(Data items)
- Opening Delimiter -

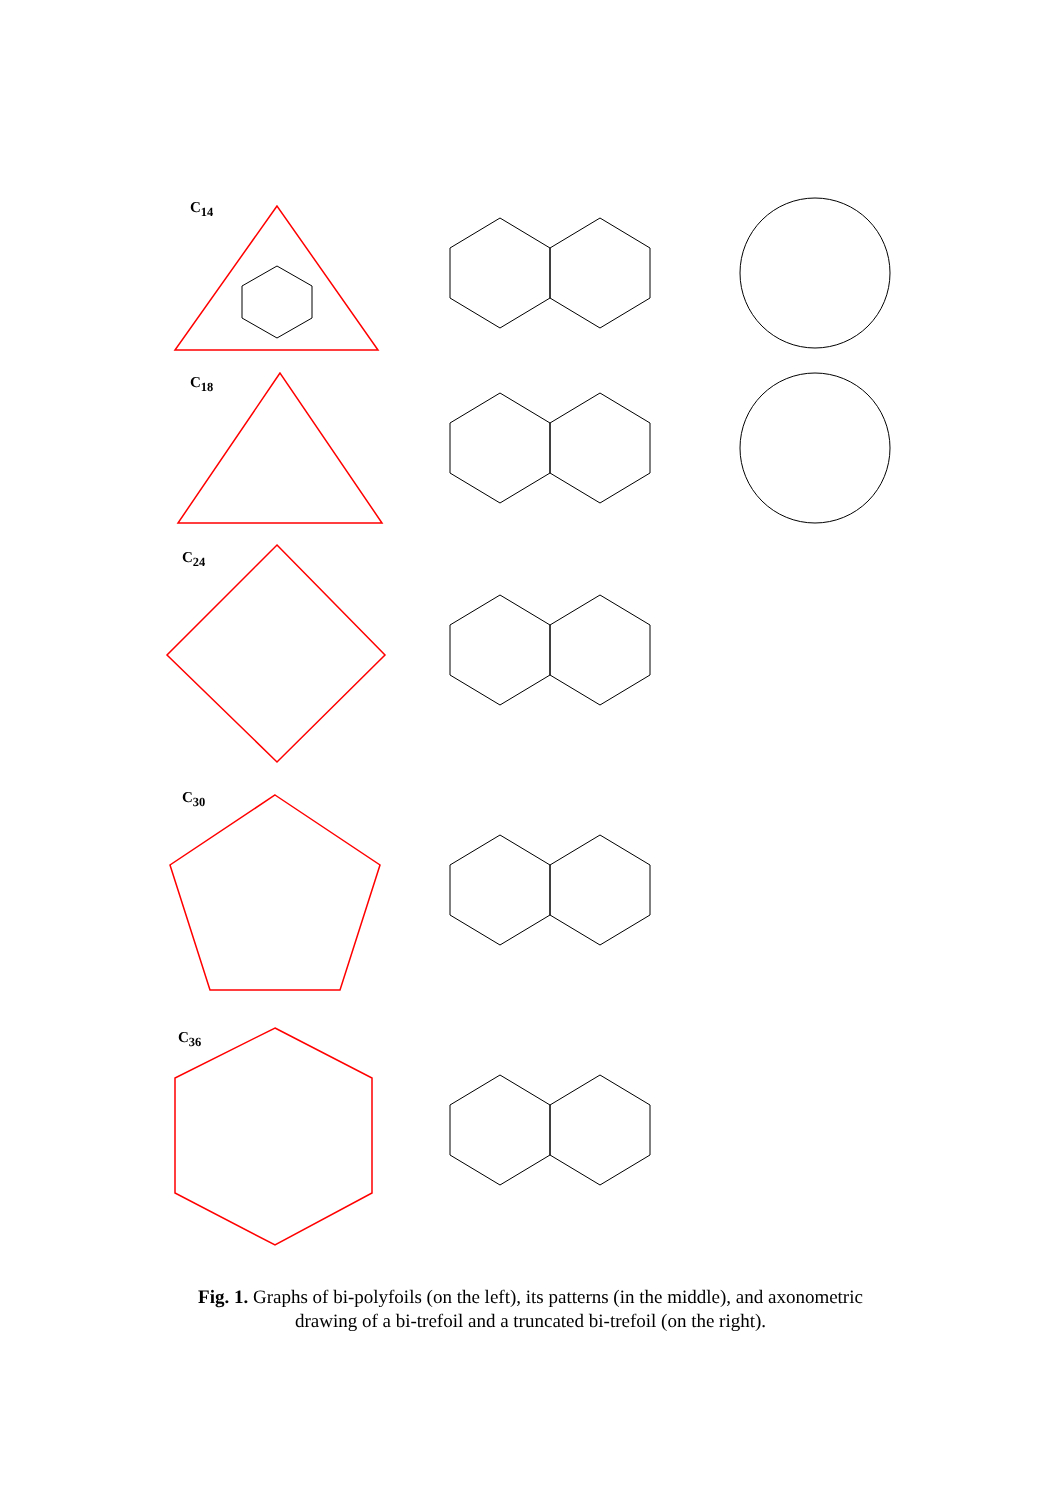C<sub>14</sub>
C<sub>18</sub>
C<sub>24</sub>
C<sub>30</sub>
C<sub>36</sub>
Fig. 1. Graphs of bi-polyfoils (on the left), its patterns (in the middle), and axonometric
drawing of a bi-trefoil and a truncated bi-trefoil (on the right).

- Closing Delimiter -

** Exercise prompt **
With the pictures set aside, please write out all of the records above exactly.

** The completed task **
C<sub>14</sub>
C<sub>18</sub>
C<sub>24</sub>
C<sub>30</sub>
C<sub>36</sub>
Fig. 1. Graphs of bi-polyfoils (on the left), its patterns (in the middle), and axonometric
drawing of a bi-trefoil and a truncated bi-trefoil (on the right).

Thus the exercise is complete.